As we discussed on our Q1 call, we once again experienced high customer churn, particularly in smaller organizations in highly impacted verticals and regions mostly impacted by COVID.
Many of these new sales reps had very limited, if any, time on-site at one of our offices, and haven’t ramped up as quickly as historical cohorts.

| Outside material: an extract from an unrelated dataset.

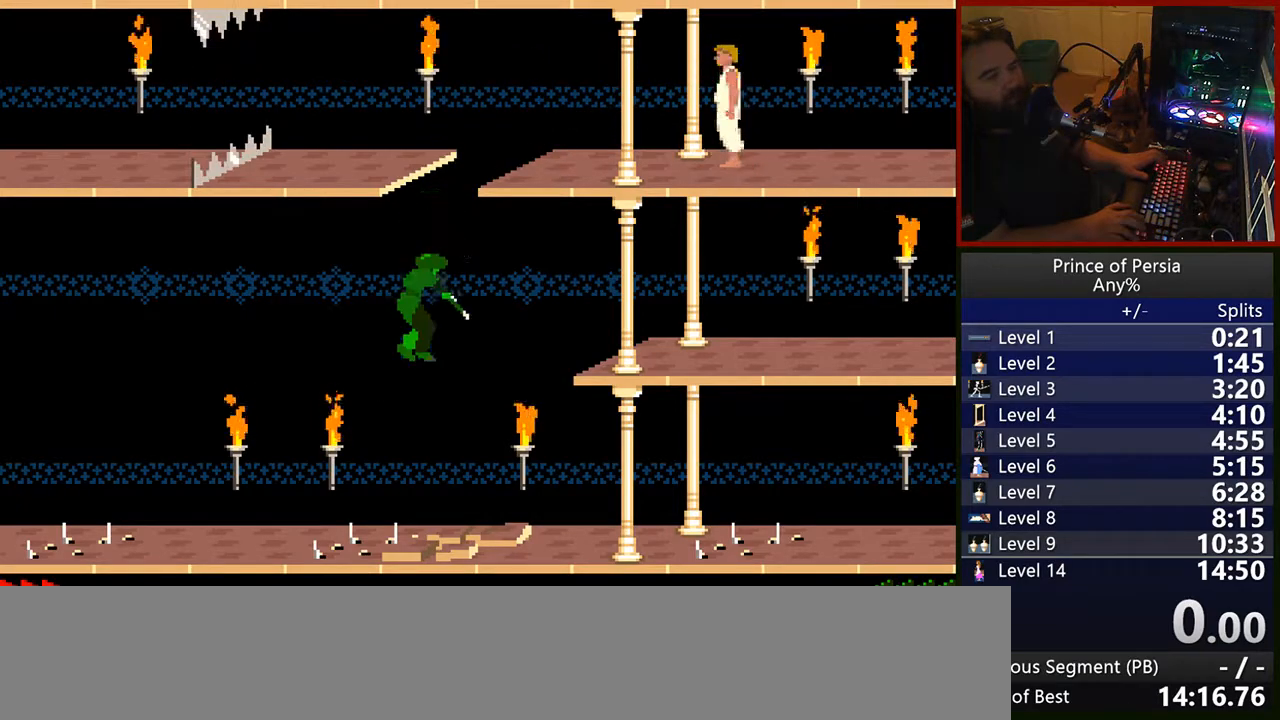
{"keys": ["right"], "events": []}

However, as we have typical software linearity in our business, meaning the majority of our bookings are generally concentrated in the back half of the quarter, changes in customer buying behavior did not become apparent to us until later in the quarter. These changes included elongated sales cycles resulting from customers having more robust approval processes and higher levels of scrutiny, smaller deal sizes and less favorable linearity with some transactions slipping into Q3.
Hannah Rudoff – D.A. Davidson – Analyst
Hi, guys. This is Hannah Rudoff on for Rishi today. First, Kevin, maybe could you walk us through the factors that are contributing to the delta between ARR growth and revenue growth?
Kevin Rubin – Chief Financial Officer
Yes. Sure. Thank you. That’s a great question.
If you remember, we’ve spoken for quite some time, our revenue mechanics and ARR are disconnected. Revenue is driven by bookings, which is TCV and an upfront portion based on product mix, and ARR is really just the accumulation of ACV over time. So the two are very disconnected in that regard.
ARR is basically up 40% due to the fact they were booking more new business a couple of quarters ago. Does not lend itself to justify values of a hyper growth company IMO.
I posted this on the AYX paid boards the other day:
AYX
was at ~$91.50 on 10/31/19 when they announced Q3 results.
They reported 65% Q3 yoy revenue growth
They projected 47% Q4 yoy revenue growth
They predicted total 2019 revenue of 392m or 55% yoy revenue growth
Now they are $169 nine months later with 17% revenue growth
Q3 predicted revenue growth of 11% what is predicted as negative revenue growth in Q4
Annual predicted revenue growth of 2020 11%
I think they have a potential long fall coming on stock price.
If Wall Street had them at 91.50 when they were actually in hyper growth mode, what will they value them at now? I am not sure but I feel strongly this stock in going down before going back up. I could be wrong but tough decisions have to be based on the information given. The earnings call had a lot of explaining of why the business is stalling.
Again in long run great business, in short run I see more pain ahead. Justifying the business is strong because of 40% ARR, sorry I disagree.